The Problem with AI Chat Memory in Bubble Apps
Building an AI chatbot in Bubble that actually remembers what a user said earlier in the conversation requires deliberate architectural choices. The AI model itself has no persistent memory between separate API calls. Everything it knows about the conversation must be passed back in with each new request. How you handle that accumulating context determines your app's cost, scalability, and quality of responses as conversations grow.
There are three main approaches: Context Window, Follow-up Prompt, and RAG using Pinecone. Each involves real trade-offs.
Method 1: Context Window
The simplest approach is to pass the full conversation history into every OpenAI or Anthropic API call. With modern models offering context windows of 200,000 tokens or more, this seems like a non-issue. In practice, several problems emerge.
First, research has documented a middle-of-context dip: AI models tend to pay less attention to information positioned in the middle of a very long input. Filling the context window does not guarantee accurate recall. Second, the cost compounds quickly. Each new user message adds to the history, and you are paying for every token of that history every time. By the sixth exchange in a conversation, you are sending twelve messages worth of tokens. By the twentieth, the cost per reply is significantly higher than the first. Third, some API providers have hard limits on the number of messages per call, separate from token count, which can cause unexpected errors in long conversations.
Method 2: Follow-up Prompt (Distillation)
This approach decouples the expensive answer-generation model from the memory management task.
When a user sends a message, the app uses a high-quality, higher-cost model to compose the full response. Once that response is saved to the Bubble database, a second API call runs in the background using a much cheaper model. That second call takes the full conversation history and distils it into a structured learner profile: the user's role, what they are building, what topics they have struggled with, what decisions they have made, and what questions remain open.
This profile, typically a few hundred tokens, replaces the full conversation history in subsequent requests. Instead of sending every previous message, you send a concise and contextually rich summary. The cost of the distillation call is negligible, the profile stays compact regardless of conversation length, and the quality of personalised responses often improves because the profile captures intent more precisely than raw message history.
For an AI assistant in a learning platform, the structure recommended from frameworks like task-state compression or dialogue-to-knowledge distillation includes fields for the user's current project, recent questions, open blockers, and suggested next steps. Every conversation appends to that profile rather than extending an ever-growing message list.
Method 3: RAG with Pinecone
Retrieval Augmented Generation is the most sophisticated approach and the right choice when you have large volumes of conversation history or external knowledge that needs to be searched semantically.
Each conversation exchange gets stored as a vector in Pinecone.
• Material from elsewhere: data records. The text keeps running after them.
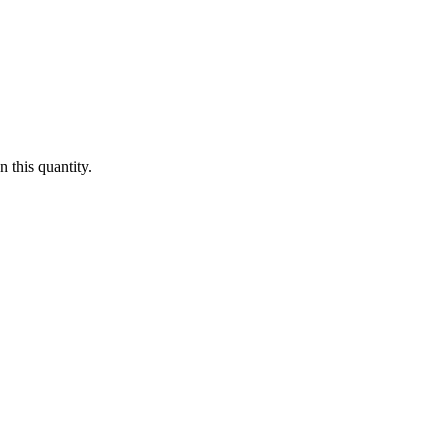
 this quantity.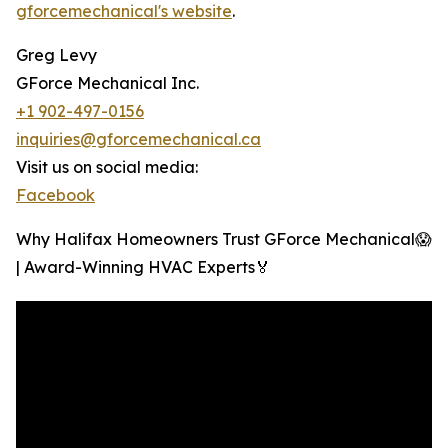
gforcemechanical's website
.
Greg Levy
GForce Mechanical Inc.
+1 902-497-0156
inquiries@gforcemechanical.ca
Visit us on social media:
Facebook
Why Halifax Homeowners Trust GForce Mechanical😱
| Award-Winning HVAC Experts🏅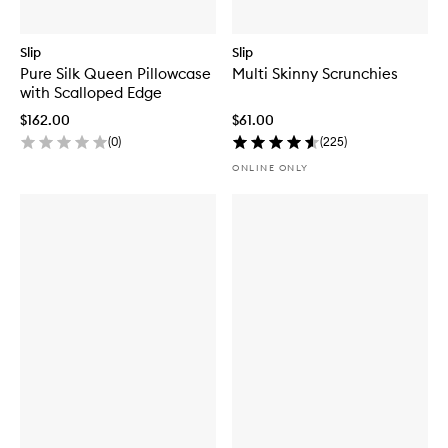
Slip
Slip
Pure Silk Queen Pillowcase
Multi Skinny Scrunchies
with Scalloped Edge
$162.00
$61.00
(
0
)
(
225
)
ONLINE ONLY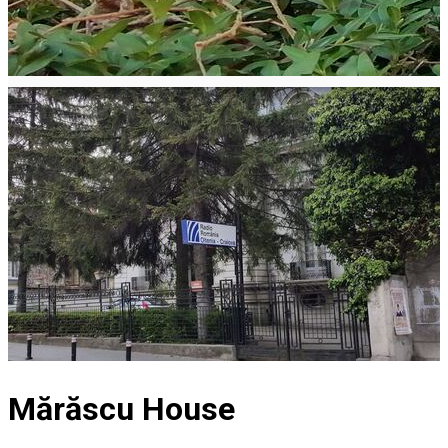
Mărăscu House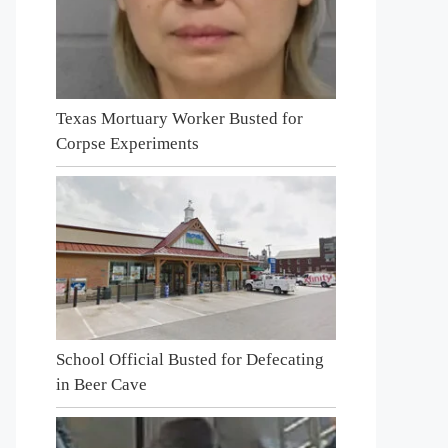
Texas Mortuary Worker Busted for
Corpse Experiments
School Official Busted for Defecating
in Beer Cave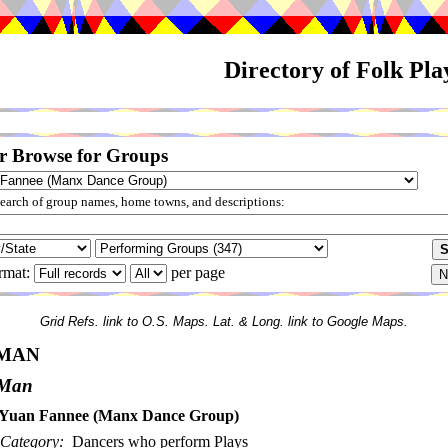
Directory of Folk Pl
r Browse for Groups
arch of group names, home towns, and descriptions:
rmat:
per page
Grid Refs. link to O.S. Maps. Lat. & Long. link to Google Maps.
 MAN
f Man
Yuan Fannee (Manx Dance Group)
Category:
Dancers who perform Plays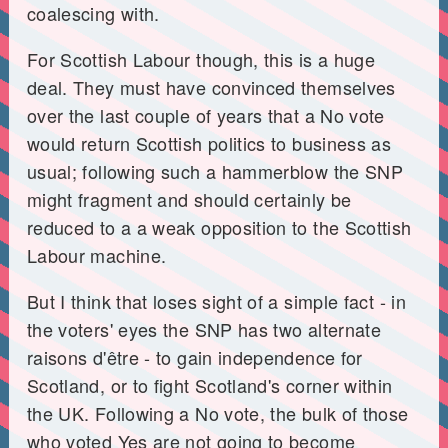
coalescing with.
For Scottish Labour though, this is a huge
deal. They must have convinced themselves
over the last couple of years that a No vote
would return Scottish politics to business as
usual; following such a hammerblow the SNP
might fragment and should certainly be
reduced to a a weak opposition to the Scottish
Labour machine.
But I think that loses sight of a simple fact - in
the voters' eyes the SNP has two alternate
raisons d'être - to gain independence for
Scotland, or to fight Scotland's corner within
the UK. Following a No vote, the bulk of those
who voted Yes are not going to become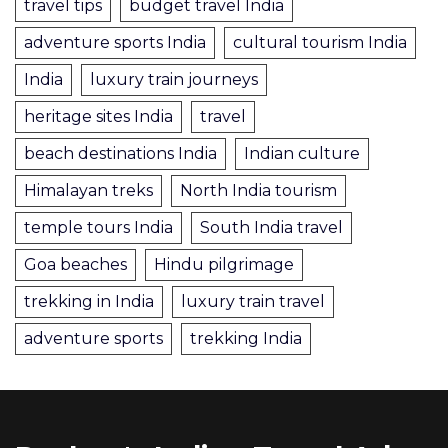
travel tips
budget travel India
adventure sports India
cultural tourism India
India
luxury train journeys
heritage sites India
travel
beach destinations India
Indian culture
Himalayan treks
North India tourism
temple tours India
South India travel
Goa beaches
Hindu pilgrimage
trekking in India
luxury train travel
adventure sports
trekking India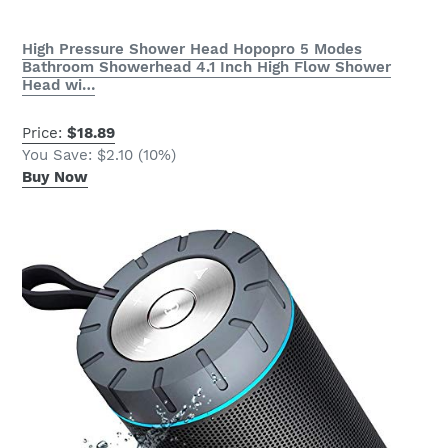
High Pressure Shower Head Hopopro 5 Modes
Bathroom Showerhead 4.1 Inch High Flow Shower
Head wi…
Price:
$18.89
You Save: $2.10 (10%)
Buy Now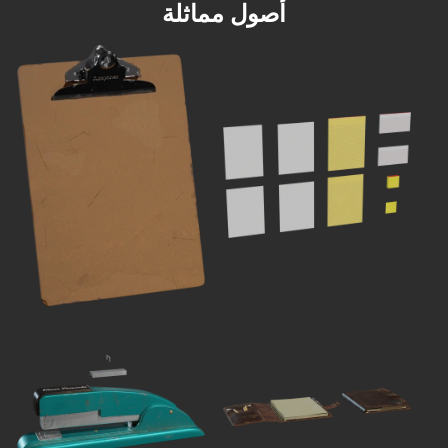
أصول مماثلة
When a user sends a new message, the query is converted to embeddings, compared against the stored vectors, and the most semantically relevant past exchanges are retrieved and included in the AI prompt. Instead of the entire conversation, only the most relevant portions are sent.
Two lessons from production use of this approach:
The first is about embeddings models. Using OpenAI's text embeddings models works, but it requires two separate API calls: one to OpenAI to convert text to embeddings, and then one to Pinecone with those vectors. If you use Pinecone's own integrated embeddings models instead, you can send plain text directly to Pinecone and skip the separate embeddings step. This simplifies the architecture and removes an API dependency.
The second lesson is about hybrid search. Pure semantic search, which finds content based on meaning, can underperform on proper nouns and product names that may not be well represented in the embeddings model's training data. Pinecone's hybrid search combines semantic search with lexical keyword matching to handle these cases, but hybrid search is only available when using Pinecone's integrated embeddings models. If you start with a third-party embeddings model, you lose access to hybrid search and would need a separate lexical index to replicate the functionality.
Choosing the Right Approach
For most Bubble apps building AI assistants with individual user conversations, the Follow-up Prompt method offers the best balance of cost, quality, and implementation simplicity. Context Window works for short conversations with infrequent users. RAG with Pinecone is the right choice when you need semantic search across large conversation histories or want to search a document corpus alongside conversation data.
All three can be implemented using Bubble's API Connector and backend workflows, with the distillation and vector storage steps running asynchronously after each user message so they do not delay the main response.